Longer-term: anonymous health insights for research, decentralized health data ownership, population-level health trend analysis.
Lessons Learned
- Vector caching is the single biggest performance lever. Without it, search took 2 seconds. With it, sub-100ms.
- Summary quality directly determines search relevance. Vague summaries produce vague results.
- Health-focused episode types and search patterns outperform generic solutions. Domain specificity matters.
- TypeScript's strong typing prevented numerous runtime errors during development, especially in the schema and embedding pipeline.
For scaling: partition users across multiple databases, split vectors by user groups or time periods, use Redis for cross-instance vector caching, and push expensive operations to background queues.
Conclusion
Building a native knowledge graph with MongoDB, S3, and LangChain worked well for Goal Weight. We eliminated the $200 to $500 monthly cost of external graph services, got 85% faster queries through in-memory caching, and kept complete control over sensitive health data.

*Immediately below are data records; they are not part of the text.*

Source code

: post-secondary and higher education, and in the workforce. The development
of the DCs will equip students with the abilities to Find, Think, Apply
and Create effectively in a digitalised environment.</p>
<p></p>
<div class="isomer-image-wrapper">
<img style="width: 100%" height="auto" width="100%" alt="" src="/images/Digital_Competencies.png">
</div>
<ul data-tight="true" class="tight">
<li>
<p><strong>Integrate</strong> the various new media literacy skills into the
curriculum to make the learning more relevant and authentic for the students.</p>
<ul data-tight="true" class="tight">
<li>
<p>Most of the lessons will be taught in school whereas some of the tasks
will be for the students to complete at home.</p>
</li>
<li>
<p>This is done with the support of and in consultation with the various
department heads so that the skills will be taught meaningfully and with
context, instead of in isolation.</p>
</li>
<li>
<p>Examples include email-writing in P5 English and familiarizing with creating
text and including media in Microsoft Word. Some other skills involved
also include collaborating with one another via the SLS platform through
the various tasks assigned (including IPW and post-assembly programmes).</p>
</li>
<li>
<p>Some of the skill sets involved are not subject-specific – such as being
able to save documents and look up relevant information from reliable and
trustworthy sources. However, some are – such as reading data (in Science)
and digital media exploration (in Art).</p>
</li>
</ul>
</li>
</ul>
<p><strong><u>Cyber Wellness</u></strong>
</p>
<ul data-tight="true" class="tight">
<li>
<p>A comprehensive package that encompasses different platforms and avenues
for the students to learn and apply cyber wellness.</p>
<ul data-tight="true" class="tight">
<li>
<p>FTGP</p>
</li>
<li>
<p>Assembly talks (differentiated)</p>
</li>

The architecture patterns here: health-specific episode types, per-user vector namespacing, summary-based semantic search, and LangChain tool integration, can be adapted for other health applications or any domain where you need AI to reason over a user's personal history.
Start simple. Build core functionality first, then add AI features incrementally. Design data models and indexing strategies for growth before you need them, not after.